The Technology Behind Mobile Access Control Systems
Mobile access control systems come with various technologies to enable smart access to restricted spaces and data. The following section discusses the primary technologies used in cloud-based mobile access control systems.
Bluetooth Low Energy (BLE)
Generally, mobile access control manufacturers rely on Bluetooth to enable workers to communicate with a remote reader through their smartphone. Bluetooth Low Energy, or BLE, allows access readers to share with user’s devices without the hassle of manual pairing.
Bluetooth technology also provides sufficient bidirectional bandwidth to power a secure connection, allowing worker’s devices to effortlessly communicate with an office’s remote reader from a few feet away.
Near Field Communication (NFC)
Apart from Bluetooth, other technologies like Near Field Communication, or NFC, can be used in mobile access control. NFC allows for communication between a reader or lock and a mobile device. Still, unlike BLE, it supports a limited range of communication—usually only a few inches—and is unavailable to iPhone users that use iOS technology.
The Challenges of Delivering Comprehensive Application Access
The benefits of enhanced workforce mobility are clear: increased efficiency, productivity, responsiveness, and business agility. However, as organisations expand access, they face severe security and management challenges that must be addressed to ensure continued growth and skill and eliminate potential security issues before they compromise the network, cloud, or application integrity; sensitive corporate or personal user data; and even an enterprise’s reputation.
Mobility is more than “mobile devices.”
Mobility is no longer just about managing devices like an employee’s smartphone and tablet or how their devices access an in-house network.
Mobility now entails securing, caring, and controlling fast access to and flow corporate data to and from multiple authorised (and, sometimes, unauthorised) users and their devices.
And these users are connecting to networks, clouds, applications, and sensitive resources and data from multiple types of devices, over multiple access networks, to and from enterprise applications and resources, scattered throughout numerous environments, all over the world.
Delivering a high level of secure, granular access while addressing so many different parameters is a daunting task—and an EMM solution alone is not enough.
Overburdening the IT department
Responding to the evolving requirements of controlling and managing mobility and mobile access is far from the only challenge confronting organisations. The size, complexity, and cost of network infrastructure are also growing at an incredibly accelerated rate.
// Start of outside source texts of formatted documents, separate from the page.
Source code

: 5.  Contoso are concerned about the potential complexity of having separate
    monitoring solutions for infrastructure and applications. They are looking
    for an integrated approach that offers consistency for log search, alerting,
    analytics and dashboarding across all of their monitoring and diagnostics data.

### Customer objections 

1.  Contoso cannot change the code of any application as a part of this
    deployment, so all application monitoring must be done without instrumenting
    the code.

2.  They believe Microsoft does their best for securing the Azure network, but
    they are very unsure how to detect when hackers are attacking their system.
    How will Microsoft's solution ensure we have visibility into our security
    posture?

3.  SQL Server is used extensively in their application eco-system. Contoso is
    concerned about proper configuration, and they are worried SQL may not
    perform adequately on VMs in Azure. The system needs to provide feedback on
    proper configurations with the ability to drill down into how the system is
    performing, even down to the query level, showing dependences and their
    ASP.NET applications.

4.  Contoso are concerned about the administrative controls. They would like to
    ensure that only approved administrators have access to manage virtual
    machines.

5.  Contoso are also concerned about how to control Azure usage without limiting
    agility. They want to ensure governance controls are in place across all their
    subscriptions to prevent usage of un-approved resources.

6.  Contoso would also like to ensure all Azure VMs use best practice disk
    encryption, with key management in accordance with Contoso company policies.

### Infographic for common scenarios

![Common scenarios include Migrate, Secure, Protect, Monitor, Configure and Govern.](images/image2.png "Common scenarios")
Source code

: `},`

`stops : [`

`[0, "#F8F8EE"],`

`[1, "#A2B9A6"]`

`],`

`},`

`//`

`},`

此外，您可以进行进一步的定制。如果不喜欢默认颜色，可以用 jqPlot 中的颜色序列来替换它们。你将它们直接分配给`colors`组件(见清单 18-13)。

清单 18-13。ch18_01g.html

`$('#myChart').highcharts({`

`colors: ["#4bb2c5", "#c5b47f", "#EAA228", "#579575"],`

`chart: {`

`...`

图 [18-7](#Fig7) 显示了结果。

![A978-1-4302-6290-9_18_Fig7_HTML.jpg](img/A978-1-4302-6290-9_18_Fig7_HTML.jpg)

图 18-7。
Today, it seems that every new enterprise application requires the deployment of another new access gateway, a costly, time-consuming process that requires ongoing IT attention and management and maintenance—and that involves the potential for human error.
Moreover, security holes can result when different access gateways have conflicting policies—or gaps in security coverage—without the overall visibility necessary to ensure cohesive access control and security.
To keep pace, organisations need new, robust, flexible, and scalable ways to secure, manage effectively, and control data and information flow between their corporate resources and their mobile workforce.
They need to ensure fast, secure application and resource access, in addition to protecting and managing devices, apps, and data. What today’s organisation needs is a comprehensive mobile security and access platform.